**TRY IT**
The answer should match the entries that follow exactly, except that no image appears in it.

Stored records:
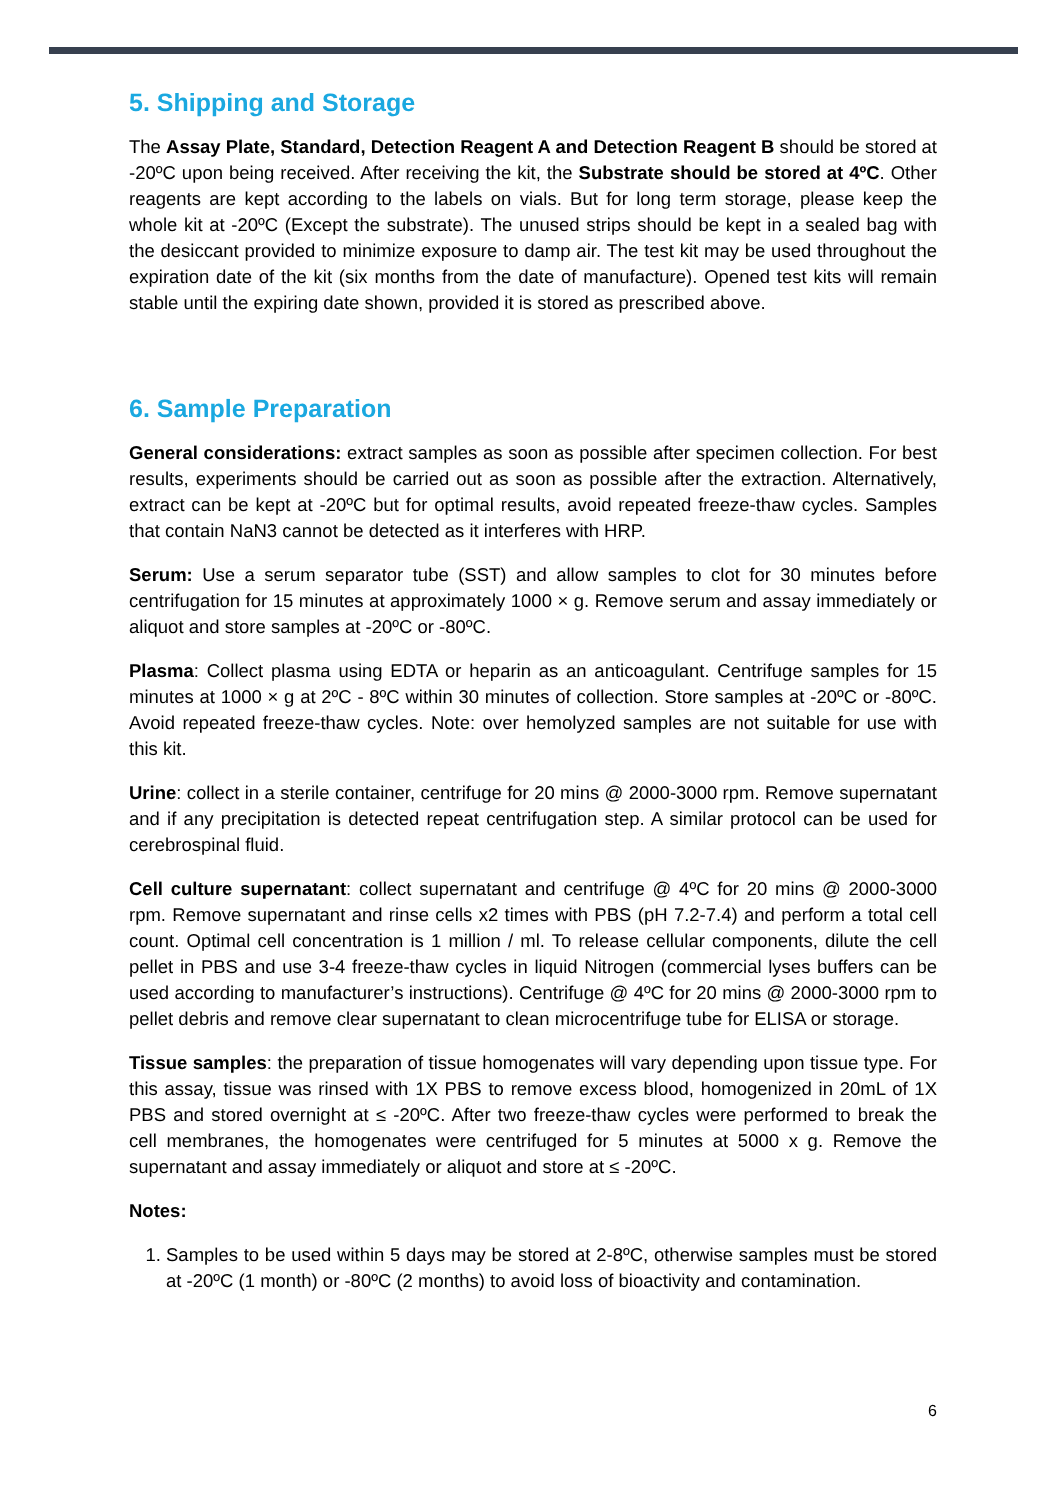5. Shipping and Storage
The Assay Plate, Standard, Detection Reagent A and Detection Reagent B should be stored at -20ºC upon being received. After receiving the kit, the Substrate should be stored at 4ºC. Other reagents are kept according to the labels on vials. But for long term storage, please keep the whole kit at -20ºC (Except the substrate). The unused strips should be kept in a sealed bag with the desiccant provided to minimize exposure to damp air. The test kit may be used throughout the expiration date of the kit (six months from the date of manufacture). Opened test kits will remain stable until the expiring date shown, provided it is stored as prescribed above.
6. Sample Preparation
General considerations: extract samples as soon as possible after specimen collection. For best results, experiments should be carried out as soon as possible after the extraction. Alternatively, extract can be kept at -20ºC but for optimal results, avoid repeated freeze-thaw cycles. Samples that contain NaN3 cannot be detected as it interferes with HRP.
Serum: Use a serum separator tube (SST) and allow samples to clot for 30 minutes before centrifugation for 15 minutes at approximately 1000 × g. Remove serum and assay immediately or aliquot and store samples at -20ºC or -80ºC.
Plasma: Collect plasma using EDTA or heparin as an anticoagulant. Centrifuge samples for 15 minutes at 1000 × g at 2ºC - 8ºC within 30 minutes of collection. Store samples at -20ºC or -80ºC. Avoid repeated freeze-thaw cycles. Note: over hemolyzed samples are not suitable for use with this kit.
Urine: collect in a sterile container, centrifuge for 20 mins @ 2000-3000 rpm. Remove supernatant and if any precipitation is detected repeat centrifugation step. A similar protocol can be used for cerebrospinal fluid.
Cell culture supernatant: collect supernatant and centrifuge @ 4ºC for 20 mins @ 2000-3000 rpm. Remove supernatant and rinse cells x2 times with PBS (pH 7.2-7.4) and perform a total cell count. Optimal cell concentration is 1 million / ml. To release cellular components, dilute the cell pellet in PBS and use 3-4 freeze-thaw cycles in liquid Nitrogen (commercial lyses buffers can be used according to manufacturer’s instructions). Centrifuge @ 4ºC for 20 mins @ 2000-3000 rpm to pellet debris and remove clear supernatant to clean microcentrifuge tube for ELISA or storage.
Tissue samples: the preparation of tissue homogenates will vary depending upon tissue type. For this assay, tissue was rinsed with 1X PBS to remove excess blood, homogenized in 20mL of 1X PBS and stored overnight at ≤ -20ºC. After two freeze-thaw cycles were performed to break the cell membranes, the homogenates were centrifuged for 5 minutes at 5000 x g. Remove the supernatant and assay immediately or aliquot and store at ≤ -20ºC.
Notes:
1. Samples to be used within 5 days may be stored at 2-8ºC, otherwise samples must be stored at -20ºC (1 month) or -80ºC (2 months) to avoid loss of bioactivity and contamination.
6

**RESULT FOR THIS EXERCISE**
5. Shipping and Storage
The Assay Plate, Standard, Detection Reagent A and Detection Reagent B should be stored at -20ºC upon being received. After receiving the kit, the Substrate should be stored at 4ºC. Other reagents are kept according to the labels on vials. But for long term storage, please keep the whole kit at -20ºC (Except the substrate). The unused strips should be kept in a sealed bag with the desiccant provided to minimize exposure to damp air. The test kit may be used throughout the expiration date of the kit (six months from the date of manufacture). Opened test kits will remain stable until the expiring date shown, provided it is stored as prescribed above.
6. Sample Preparation
General considerations: extract samples as soon as possible after specimen collection. For best results, experiments should be carried out as soon as possible after the extraction. Alternatively, extract can be kept at -20ºC but for optimal results, avoid repeated freeze-thaw cycles. Samples that contain NaN3 cannot be detected as it interferes with HRP.
Serum: Use a serum separator tube (SST) and allow samples to clot for 30 minutes before centrifugation for 15 minutes at approximately 1000 × g. Remove serum and assay immediately or aliquot and store samples at -20ºC or -80ºC.
Plasma: Collect plasma using EDTA or heparin as an anticoagulant. Centrifuge samples for 15 minutes at 1000 × g at 2ºC - 8ºC within 30 minutes of collection. Store samples at -20ºC or -80ºC. Avoid repeated freeze-thaw cycles. Note: over hemolyzed samples are not suitable for use with this kit.
Urine: collect in a sterile container, centrifuge for 20 mins @ 2000-3000 rpm. Remove supernatant and if any precipitation is detected repeat centrifugation step. A similar protocol can be used for cerebrospinal fluid.
Cell culture supernatant: collect supernatant and centrifuge @ 4ºC for 20 mins @ 2000-3000 rpm. Remove supernatant and rinse cells x2 times with PBS (pH 7.2-7.4) and perform a total cell count. Optimal cell concentration is 1 million / ml. To release cellular components, dilute the cell pellet in PBS and use 3-4 freeze-thaw cycles in liquid Nitrogen (commercial lyses buffers can be used according to manufacturer’s instructions). Centrifuge @ 4ºC for 20 mins @ 2000-3000 rpm to pellet debris and remove clear supernatant to clean microcentrifuge tube for ELISA or storage.
Tissue samples: the preparation of tissue homogenates will vary depending upon tissue type. For this assay, tissue was rinsed with 1X PBS to remove excess blood, homogenized in 20mL of 1X PBS and stored overnight at ≤ -20ºC. After two freeze-thaw cycles were performed to break the cell membranes, the homogenates were centrifuged for 5 minutes at 5000 x g. Remove the supernatant and assay immediately or aliquot and store at ≤ -20ºC.
Notes:
1. Samples to be used within 5 days may be stored at 2-8ºC, otherwise samples must be stored at -20ºC (1 month) or -80ºC (2 months) to avoid loss of bioactivity and contamination.
6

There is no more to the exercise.